Fast forward to the next morning.  The morning of Father’s Day.  That one day of the year, where my kids feel guilty and are nice to me for the day.  Kate came up asking which tea I wanted.  This was turning into a very agreeable morning.  Themnall of a suuden, my daughter turned into a she-devil, and started yelling that she didn’t like caramel, and stormed off into her room slamming the door.  Well that was unexpected.  It transpired that my son had been to the bakery, and had got her a little something. That something was based on caramel, and she threw the something into the bin in disgust.  My wife and son might quite have liked to have tasted this caramel thing and were equally as disgusted with Kate.  Welcome to my perfectly dysfunctional family!  However, he came up stairs with  a pain au chocolat aux amandes, which as I may have explained before, is the crack cocaine of French Patisserie, and also a favourite of mine.  You can diabetes just by looking at it!

Eventually Kate calmed down and became human again, and by the time I was ready to go out, she was fine.  I took my camera, my daughter, and the car, ventured into Nantes and even found a parking space.  Now my daughter is 11 and has been known to be a little “difficult” with the kind of places we visit, but everything seemed good for the moment.  She enjoyed the fossils and the different kinds of rock and stones, and we both agreed that one actually looked like a willy.  Hey, it made us laugh. We saw skeletons, and the massive collection of taxidermy.  Towards the end of the visit, we arrived at the exhibit I had wanted to see the most. The young thirtysomething’s exhibition.  To say I was blown away would be putting it mildly.  Her art was amazing and can be seen in the gallery below, or you can visit it like we did at the Natural History Museum in Nantes.  I can’t sing her praises loudly enough!
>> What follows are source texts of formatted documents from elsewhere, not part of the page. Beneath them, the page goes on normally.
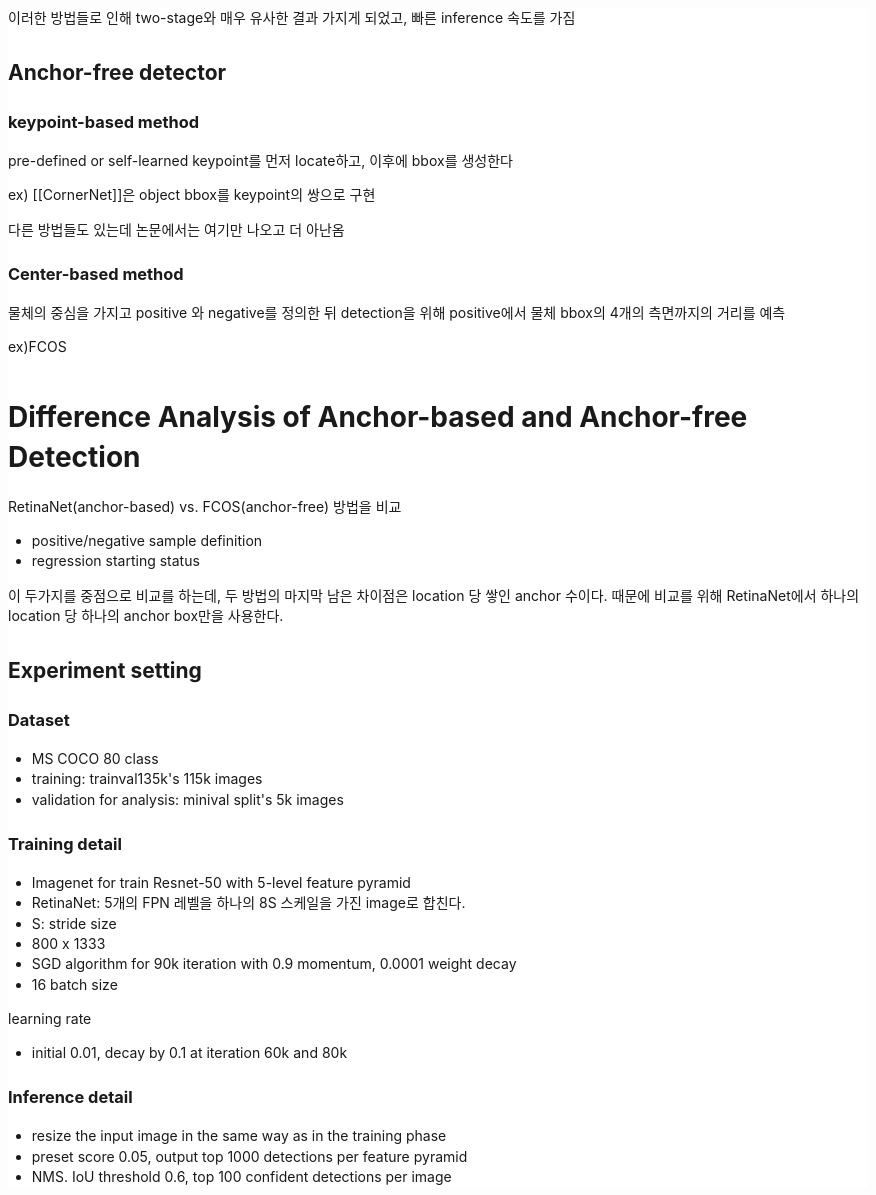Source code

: 이러한 방법들로 인해 two-stage와 매우 유사한 결과 가지게 되었고, 빠른 inference 속도를 가짐

## Anchor-free detector

### keypoint-based method

pre-defined or self-learned keypoint를 먼저 locate하고, 이후에 bbox를 생성한다

ex) [[CornerNet]]은 object bbox를 keypoint의 쌍으로 구현

다른 방법들도 있는데 논문에서는 여기만 나오고 더 아난옴

### Center-based method

물체의 중심을 가지고 positive 와 negative를 정의한 뒤  detection을 위해 positive에서 물체 bbox의 4개의 측면까지의 거리를 예측

ex)FCOS

# Difference Analysis of Anchor-based and Anchor-free Detection

RetinaNet(anchor-based) vs. FCOS(anchor-free) 방법을 비교
- positive/negative sample definition
- regression starting status

이 두가지를 중점으로 비교를 하는데, 두 방법의 마지막 남은 차이점은 location 당 쌓인 anchor 수이다. 때문에 비교를 위해 RetinaNet에서 하나의 location 당 하나의 anchor box만을 사용한다.

## Experiment setting

### Dataset

- MS COCO 80 class
- training: trainval135k's 115k images
- validation for analysis: minival split's 5k images

### Training detail

- Imagenet for train Resnet-50 with 5-level feature pyramid
- RetinaNet: 5개의 FPN 레벨을 하나의 8S 스케일을 가진 image로 합친다.
- S: stride size
- 800 x 1333
- SGD algorithm for 90k iteration with 0.9 momentum, 0.0001 weight decay 
- 16 batch size

learning rate
- initial 0.01, decay by 0.1 at iteration 60k and 80k

### Inference detail

- resize the input image in the same way as in the training phase
- preset score 0.05, output top 1000 detections per feature pyramid
- NMS. IoU threshold 0.6, top 100 confident detections per image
We finished our day by going to my favourite place in Nantes, the John Mc Byrne Irish pub.  We came out of the car park, looked up at the sky and thought, hmmmm, it won’t be long before it rains.  I saw a flash and three seconds later heard the deafening thunder.  Strangely enough, our pace quickened slightly.  We got to the corner of the street where the pub is and the heavens opened up on us.  The umbrella, which was there to give us a false sense of security, and maybe even keep us dry, was a complete fallacy, and proved to be bloody useless, I mean unfit for purpose.  We arrived at the pub, and were soaked through.  As we looked out of the window, there was a small stream forming in the middle of the street.  You had to be there to really grasp the severity of that poor cow that needed to pee…

We eventually made our way home and finished by getting for Monday morning.  Yes those Sunday evening blues.  The photos from that eventful day, were taken on the Canon 6D Mark 2, with the Helios 44-2 analogue lens, and then I switched to the Canon 16-35 F4 lens for those super wide shots.